Thanks for testing Robert, this is a huge help! I tested on my Linux machine (R 3.4.1, raster 2.6-7) and it took about 19 minutes to complete. Your machine must be a lot faster than mine. Which version should we be on the look out for?
I have submitted raster 2.8-4 to CRAN. Hopefully it will be available sometime next week. Thanks for your help and patience.
Thanks Robert for all of the help and testing. Looking forward to the new release.
The new version is on CRAN now
Crud:
install.packages('c:/Temp/raster_2.8-4.zip', repos = NULL)
library(raster)
Error: package ‘raster’ was installed by an R version with different internals; it needs to be reinstalled for use with this R version
In addition: Warning message:
package ‘raster’ was built under R version 3.5.1
We are stuck with R 3.4.0. I wonder if CRAN will build the latest raster for r-oldrel
?
@rhijmans would you be willing to make us a custom raster_2.8 for R-oldrelease, via win-builder?
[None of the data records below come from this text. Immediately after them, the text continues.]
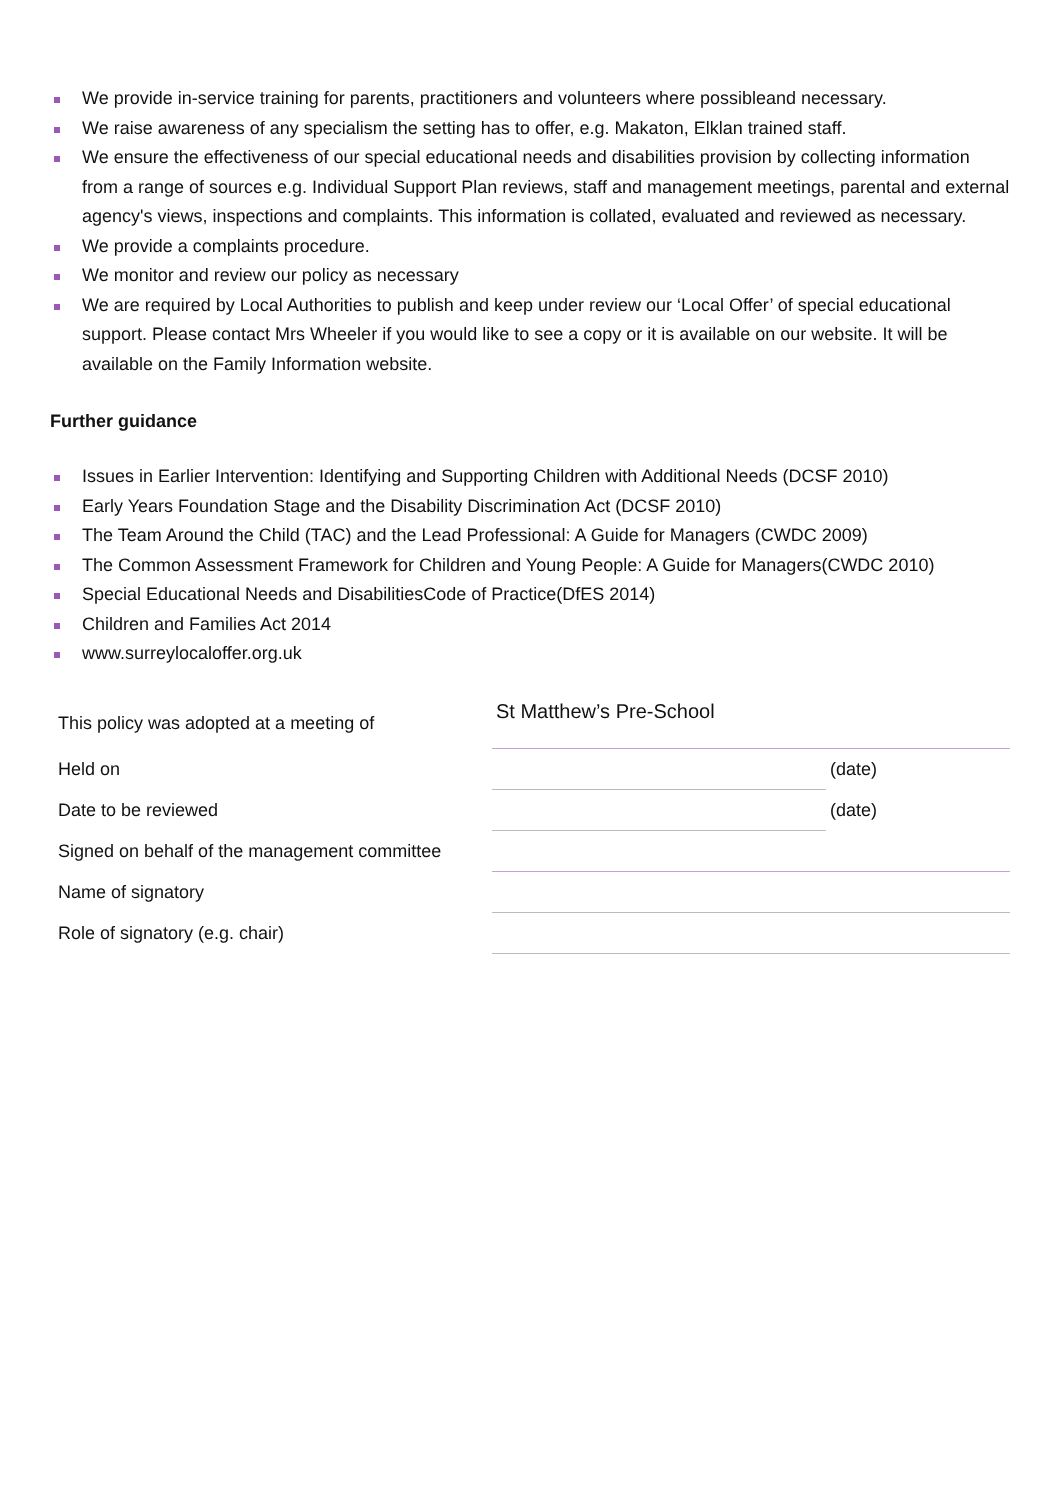We provide in-service training for parents, practitioners and volunteers where possibleand necessary.
We raise awareness of any specialism the setting has to offer, e.g. Makaton, Elklan trained staff.
We ensure the effectiveness of our special educational needs and disabilities provision by collecting information from a range of sources e.g. Individual Support Plan reviews, staff and management meetings, parental and external agency's views, inspections and complaints. This information is collated, evaluated and reviewed as necessary.
We provide a complaints procedure.
We monitor and review our policy as necessary
We are required by Local Authorities to publish and keep under review our ‘Local Offer’ of special educational support. Please contact Mrs Wheeler if you would like to see a copy or it is available on our website. It will be available on the Family Information website.
Further guidance
Issues in Earlier Intervention: Identifying and Supporting Children with Additional Needs (DCSF 2010)
Early Years Foundation Stage and the Disability Discrimination Act (DCSF 2010)
The Team Around the Child (TAC) and the Lead Professional: A Guide for Managers (CWDC 2009)
The Common Assessment Framework for Children and Young People: A Guide for Managers(CWDC 2010)
Special Educational Needs and DisabilitiesCode of Practice(DfES 2014)
Children and Families Act 2014
www.surreylocaloffer.org.uk
| This policy was adopted at a meeting of | St Matthew’s Pre-School | |
| Held on | | (date) |
| Date to be reviewed | | (date) |
| Signed on behalf of the management committee | | |
| Name of signatory | | |
| Role of signatory (e.g. chair) | | |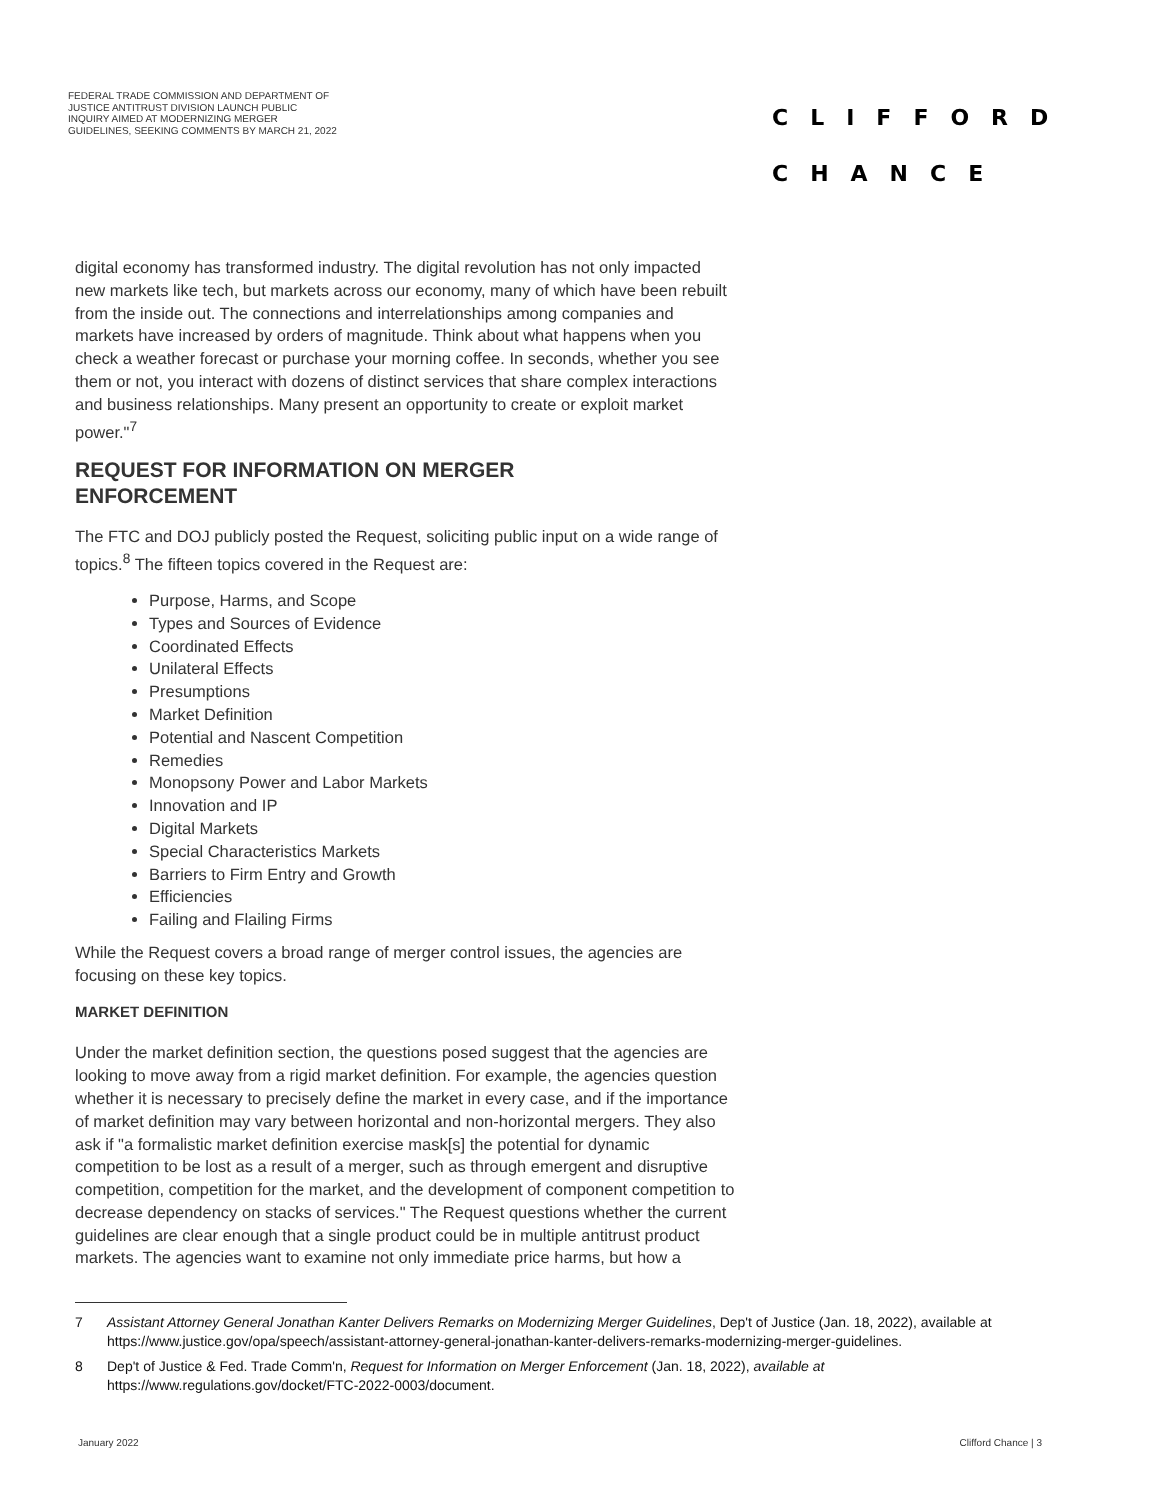FEDERAL TRADE COMMISSION AND DEPARTMENT OF JUSTICE ANTITRUST DIVISION LAUNCH PUBLIC INQUIRY AIMED AT MODERNIZING MERGER GUIDELINES, SEEKING COMMENTS BY MARCH 21, 2022
CLIFFORD
CHANCE
digital economy has transformed industry. The digital revolution has not only impacted new markets like tech, but markets across our economy, many of which have been rebuilt from the inside out. The connections and interrelationships among companies and markets have increased by orders of magnitude. Think about what happens when you check a weather forecast or purchase your morning coffee. In seconds, whether you see them or not, you interact with dozens of distinct services that share complex interactions and business relationships. Many present an opportunity to create or exploit market power."<sup>7</sup>
REQUEST FOR INFORMATION ON MERGER ENFORCEMENT
The FTC and DOJ publicly posted the Request, soliciting public input on a wide range of topics.<sup>8</sup> The fifteen topics covered in the Request are:
Purpose, Harms, and Scope
Types and Sources of Evidence
Coordinated Effects
Unilateral Effects
Presumptions
Market Definition
Potential and Nascent Competition
Remedies
Monopsony Power and Labor Markets
Innovation and IP
Digital Markets
Special Characteristics Markets
Barriers to Firm Entry and Growth
Efficiencies
Failing and Flailing Firms
While the Request covers a broad range of merger control issues, the agencies are focusing on these key topics.
MARKET DEFINITION
Under the market definition section, the questions posed suggest that the agencies are looking to move away from a rigid market definition. For example, the agencies question whether it is necessary to precisely define the market in every case, and if the importance of market definition may vary between horizontal and non-horizontal mergers. They also ask if "a formalistic market definition exercise mask[s] the potential for dynamic competition to be lost as a result of a merger, such as through emergent and disruptive competition, competition for the market, and the development of component competition to decrease dependency on stacks of services." The Request questions whether the current guidelines are clear enough that a single product could be in multiple antitrust product markets. The agencies want to examine not only immediate price harms, but how a
7 Assistant Attorney General Jonathan Kanter Delivers Remarks on Modernizing Merger Guidelines, Dep't of Justice (Jan. 18, 2022), available at https://www.justice.gov/opa/speech/assistant-attorney-general-jonathan-kanter-delivers-remarks-modernizing-merger-guidelines.
8 Dep't of Justice & Fed. Trade Comm'n, Request for Information on Merger Enforcement (Jan. 18, 2022), available at https://www.regulations.gov/docket/FTC-2022-0003/document.
January 2022 Clifford Chance | 3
https://win-builder.r-project.org/
That would help us considerably while we wait for IT to get the current version of R.
@brownag have we solved this issue? I no longer run into memory problems.
However, the raster sampling process takes 10x longer than it used to: probably related to 2x real-time scanning processes that are always running. I can watch this via task manager.
Do we still need the following:
raster::rasterOptions(maxmemory=1E+09)
?
adjusting of rasterOptions is not needed anymore. I have not run into memory problems, nor have I noticed any major differences in sampling... but I have not systematically tested the sampling speeds either.
I have been attempting to perform constant-density sampling using a set of polygons spanning a fairly broad latitudinal range in MLRA 18 (all polygons where Flanly series is a major component)
The rasters are successfully loaded into memory (where possible) and the following error message occurs during the sampling/extraction process. For instance:
Upon removing the 30m regional datasets (just using 800m PRISM data) the overflow behavior is not observed.
This does not appear to be an inherent problem with the code ... because it runs fine with a smaller input dataset. It may not scale well. However, this report was previously running fine (if a bit slow to sample) under Windows 7 with all of the larger 10m or 30m rasters included in the sampling stack.
I'll continue to try and trace this issue.